The new position will serve as a contact for the health district’s work with service providers to the homeless. The district’s efforts already intersect with homelessness through services such as the Nurse-Family Partnership and the Women, Infants, and Children nutrition program.

“People look to us for addressing these types of issues,” said Dr. Bob Lutz, the county’s health officer.

The health district “is but one component” of the region’s response to homelessness, Lutz said, and can bring “certain resources to bear.”

Although the health district is not a direct service provider to the homeless, Lutz said there are many issues that can be viewed through the lens of public health.

He compared it to the way the National Physicians Alliance has waded into the debate over gun violence.

“We’ve heard the (National Rifle Association) say, ‘Physicians, get back in your lane.’ … But it’s also a public health issue,” Lutz said.

People who are homeless have higher rates of chronic disease than the general population.
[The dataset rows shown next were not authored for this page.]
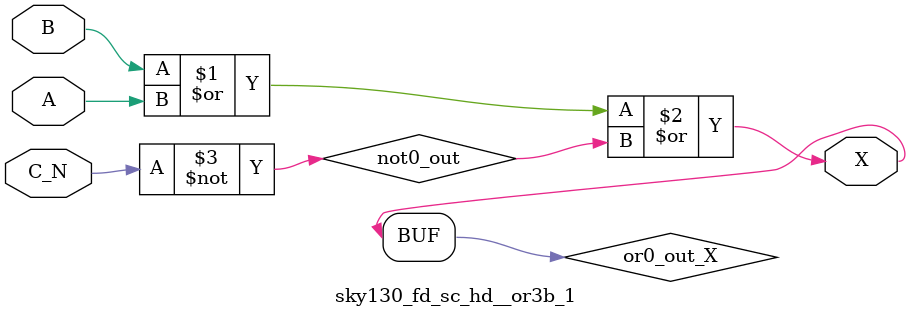
<source format=v>
/*
 * Copyright 2020 The SkyWater PDK Authors
 *
 * Licensed under the Apache License, Version 2.0 (the "License");
 * you may not use this file except in compliance with the License.
 * You may obtain a copy of the License at
 *
 *     https://www.apache.org/licenses/LICENSE-2.0
 *
 * Unless required by applicable law or agreed to in writing, software
 * distributed under the License is distributed on an "AS IS" BASIS,
 * WITHOUT WARRANTIES OR CONDITIONS OF ANY KIND, either express or implied.
 * See the License for the specific language governing permissions and
 * limitations under the License.
 *
 * SPDX-License-Identifier: Apache-2.0
*/


`ifndef SKY130_FD_SC_HD__OR3B_1_FUNCTIONAL_V
`define SKY130_FD_SC_HD__OR3B_1_FUNCTIONAL_V

/**
 * or3b: 3-input OR, first input inverted.
 *
 * Verilog simulation functional model.
 */

`timescale 1ns / 1ps
`default_nettype none

`celldefine
module sky130_fd_sc_hd__or3b_1 (
    X  ,
    A  ,
    B  ,
    C_N
);

    // Module ports
    output X  ;
    input  A  ;
    input  B  ;
    input  C_N;

    // Local signals
    wire not0_out ;
    wire or0_out_X;

    //  Name  Output     Other arguments
    not not0 (not0_out , C_N            );
    or  or0  (or0_out_X, B, A, not0_out );
    buf buf0 (X        , or0_out_X      );

endmodule
`endcelldefine

`default_nettype wire
`endif  // SKY130_FD_SC_HD__OR3B_1_FUNCTIONAL_V

</source>
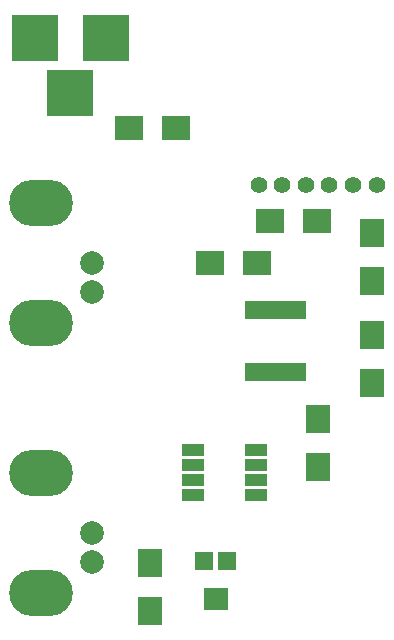
<source format=gbr>
G04 #@! TF.FileFunction,Soldermask,Top*
%FSLAX46Y46*%
G04 Gerber Fmt 4.6, Leading zero omitted, Abs format (unit mm)*
G04 Created by KiCad (PCBNEW 4.0.4-stable) date 12/12/16 02:41:32*
%MOMM*%
%LPD*%
G01*
G04 APERTURE LIST*
%ADD10C,0.100000*%
%ADD11R,0.800000X1.600000*%
%ADD12R,2.000000X2.400000*%
%ADD13R,2.400000X2.000000*%
%ADD14R,3.900120X3.900120*%
%ADD15O,5.401260X3.900120*%
%ADD16C,2.000200*%
%ADD17R,2.400000X2.100000*%
%ADD18R,2.100000X2.400000*%
%ADD19C,1.400000*%
%ADD20R,2.000000X1.900000*%
%ADD21R,1.600000X1.600000*%
%ADD22R,1.950000X1.000000*%
G04 APERTURE END LIST*
D10*
D11*
X148526500Y-100524000D03*
X147891500Y-100524000D03*
X147256500Y-100524000D03*
X146621500Y-100524000D03*
X145986500Y-100524000D03*
X145351500Y-100524000D03*
X144716500Y-100524000D03*
X144081500Y-100524000D03*
X144081500Y-105724000D03*
X144716500Y-105724000D03*
X145351500Y-105724000D03*
X145986500Y-105724000D03*
X146621500Y-105724000D03*
X147256500Y-105724000D03*
X147891500Y-105724000D03*
X148526500Y-105724000D03*
D12*
X154432000Y-98012000D03*
X154432000Y-94012000D03*
X154432000Y-106648000D03*
X154432000Y-102648000D03*
D13*
X137890000Y-85090000D03*
X133890000Y-85090000D03*
D14*
X131930140Y-77470000D03*
X125930660Y-77470000D03*
X128930400Y-82169000D03*
D15*
X126466600Y-101617780D03*
X126466600Y-91419680D03*
D16*
X130731260Y-96520000D03*
X130731260Y-99019360D03*
D15*
X126466600Y-124477780D03*
X126466600Y-114279680D03*
D16*
X130731260Y-119380000D03*
X130731260Y-121879360D03*
D17*
X145828000Y-92964000D03*
X149828000Y-92964000D03*
X144748000Y-96520000D03*
X140748000Y-96520000D03*
D18*
X149860000Y-109760000D03*
X149860000Y-113760000D03*
X135636000Y-125952000D03*
X135636000Y-121952000D03*
D19*
X144860000Y-89930000D03*
X146860000Y-89930000D03*
X148860000Y-89930000D03*
X150860000Y-89930000D03*
X152860000Y-89930000D03*
X154860000Y-89930000D03*
D20*
X141224000Y-125000000D03*
D21*
X142224000Y-121750000D03*
X140224000Y-121750000D03*
D22*
X144686000Y-116205000D03*
X144686000Y-114935000D03*
X144686000Y-113665000D03*
X144686000Y-112395000D03*
X139286000Y-112395000D03*
X139286000Y-113665000D03*
X139286000Y-114935000D03*
X139286000Y-116205000D03*
M02*

</source>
According to the 2016 Point in Time Count – an annual survey of the nation’s homeless population – people living in shelters nationwide were more than twice as likely to have a disability than the general population.

Of the 1,309 people who are identified as homeless in Spokane’s own Point in Time Count in 2019, there were 485 who reported having HIV or AIDS, a serious mental illness or a drug addiction.

There is a regular “huddle” at SNAP’s offices of providers who conduct outreach to people who are homeless, meetings in which workers with various agencies help keep each other current on what’s going on in the community, said Bob Peeler, a homeless coordinator with SNAP.

With a homeless outreach coordinator, the health district would be able to have a representative consistently at meetings like SNAP’s huddles.

“It’s a great opening. Spokane always has partnerships, people from other communities, we’re all willing to coordinate,” Peeler said.

Peeler noted that the health district already has been participating in homeless outreach for years.

“They’ve just been coming to the table and been great,” Peeler said, pointing to the health district’s needle exchange program as an example.

At the city’s warming center on Cannon Street, operated by Jewels Helping Hands, the health district provides immunizations and sponsors its over-the-counter medication distribution. It allows people who are homeless to access basic medicine like ibuprofen.

At the health district, everybody has different specialties, but homeless services are specific, said Jewels Helping Hands founder Julie Garcia.

“It would be amazing to have somebody we could just call as a one-stop for the health district. It’s absolutely needed,” Garcia said.

Catholic Charities of Eastern Washington, which operates the Hope House shelter downtown, routinely collaborates with the health district. In a statement, Catholic Charities spokeswoman Sarah Yerden said that based on its job description, the outreach coordinator could “help ensure that health-related data stays a part of the community dialogue around homelessness.”

As of last week, there were 85 confirmed cases of hepatitis A in Spokane County since the outbreak began last year. Of those, 80% were people who have experienced homelessness or have a substance use disorder. More than 70% of those patients required hospitalization, and three people died.

But the number of new cases since has fallen.

The number of new cases peaked at 20 in October. In December, five people were diagnosed with the infection, followed by nine in January and two thus far in February.

As part of an ongoing commitment to restructure the health district, it plans to hire for the position internally. The position was posted last week, and Lutz expects the new hire to begin in March.